I also think that along with lower carb, the Paleo way of eating is a great way to go. Do some research! You might find something about it that appeals to you.
I think people forget that these total changes in diet are sometimes really difficult to do. Who says you have to do it all at once?
Start with one meal a day… or one meal every other day. When you see the benefits on your meter, it might motivate you to try 2 meals a day.
What’s better than having 3 BGL spikes a day for breakfast, lunch and dinner? Two spikes a day! What’s better than that? One spike a day! And better than that, NO spikes!

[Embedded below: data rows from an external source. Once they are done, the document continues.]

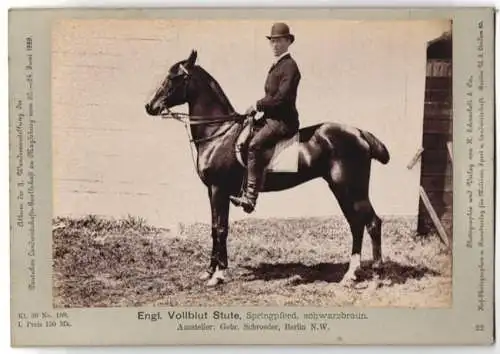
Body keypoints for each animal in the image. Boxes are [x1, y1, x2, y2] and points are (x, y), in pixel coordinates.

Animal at [145, 50, 390, 288]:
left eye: (174, 77)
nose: (149, 106)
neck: (219, 132)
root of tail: (359, 132)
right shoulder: (211, 191)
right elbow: (215, 228)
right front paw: (209, 271)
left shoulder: (218, 189)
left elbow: (221, 228)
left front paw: (219, 275)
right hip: (342, 190)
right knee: (356, 224)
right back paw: (351, 274)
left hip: (350, 189)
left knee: (372, 223)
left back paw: (377, 275)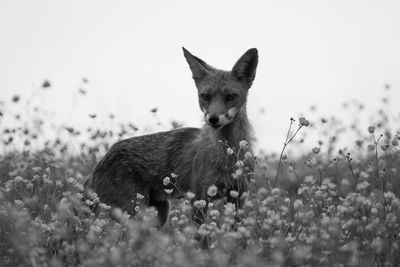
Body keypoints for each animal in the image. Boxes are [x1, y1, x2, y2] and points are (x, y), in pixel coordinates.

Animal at [85, 47, 260, 229]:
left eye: (230, 96)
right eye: (205, 96)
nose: (213, 118)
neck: (228, 155)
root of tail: (99, 164)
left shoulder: (238, 197)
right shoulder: (199, 199)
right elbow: (200, 235)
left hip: (160, 214)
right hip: (134, 211)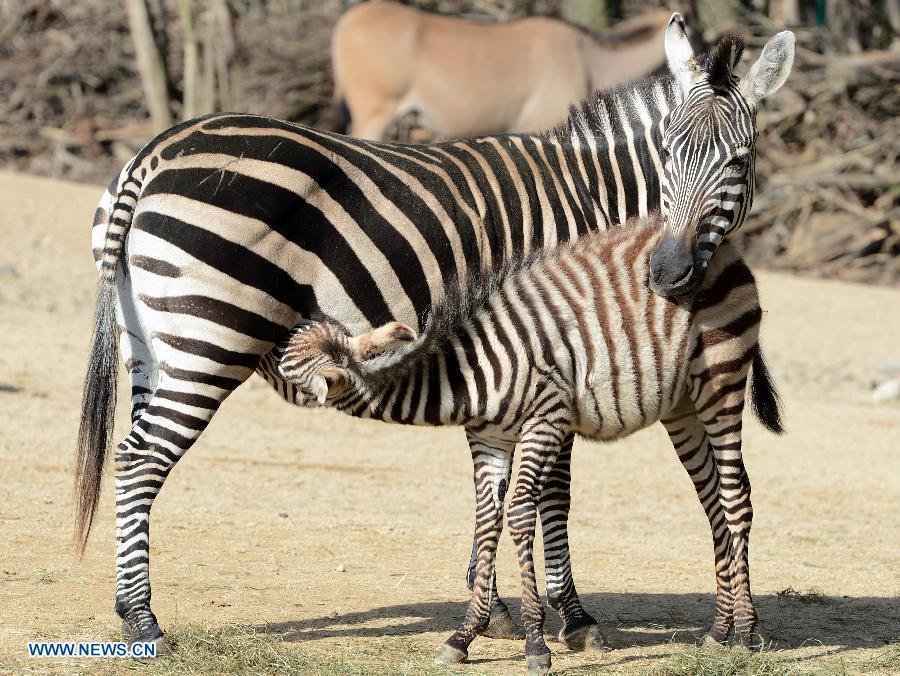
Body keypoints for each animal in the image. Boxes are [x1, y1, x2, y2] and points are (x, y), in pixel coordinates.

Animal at [278, 215, 784, 672]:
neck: (469, 374)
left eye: (290, 376)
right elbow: (487, 521)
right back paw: (718, 631)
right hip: (682, 405)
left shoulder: (547, 418)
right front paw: (463, 637)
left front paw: (536, 645)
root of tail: (722, 249)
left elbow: (521, 514)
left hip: (721, 380)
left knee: (737, 498)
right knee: (713, 501)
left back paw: (745, 633)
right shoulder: (487, 438)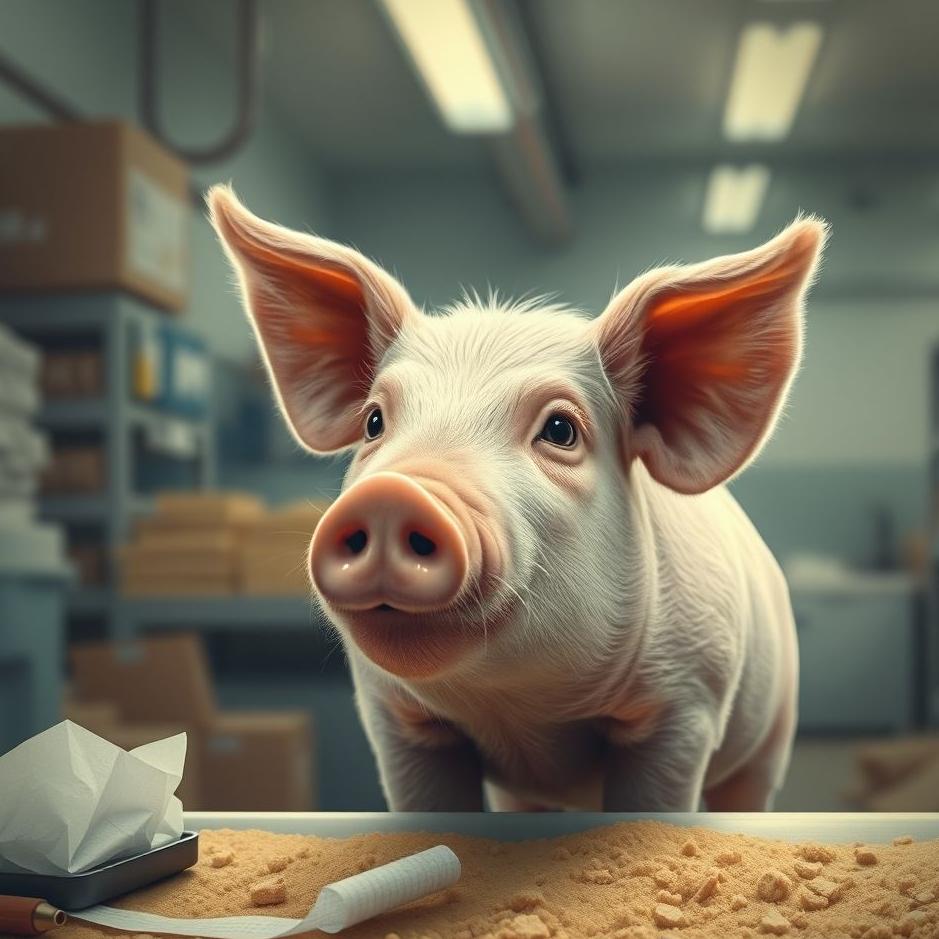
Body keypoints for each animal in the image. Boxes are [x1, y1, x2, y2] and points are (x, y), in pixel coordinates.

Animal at [208, 184, 827, 813]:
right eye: (375, 421)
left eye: (560, 430)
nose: (392, 492)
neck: (526, 717)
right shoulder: (397, 718)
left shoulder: (687, 701)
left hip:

Take baby steps if you can’t take the really big ones.
If you’re someone who uses food as comfort or as a reward, if you don’t fix that problem, it’s going to be difficult for you to drastically change your diet. Or do you not care enough about yourself? Why? Find out! It’s truly worth fixing. It’s definitely fixable.
This is in many ways, a little gentle motivation for you, if you think you could benefit from lower blood sugars and think you can’t do it. You can, and you will… just give yourself permission to do it the way that suits you best.
Yet again, it’s usually a case of the medical community treating a conditon and forgetting the holistic approach. It’s easy for them to forget they are treating a person, not just a disease.
Speaking of research, which was the start of this post, do read some of Jenny’s other material particularly about diet and managing diabetes. Her web site, Blood Sugar 101, (different to her blogging site) is meant mainly for Type 2s, but much of it is in-depth info that applies to Type 1s as well.
As far as the research goes, every day it seems that yet another expert comes to a seemingly intelligent conclusion, but when you look deeper, the research is flawed in some way. If you’re ever reading a research paper, the first thing to find out is who funded it. Start from there and you’ll have some answers even before you get past the first paragraph.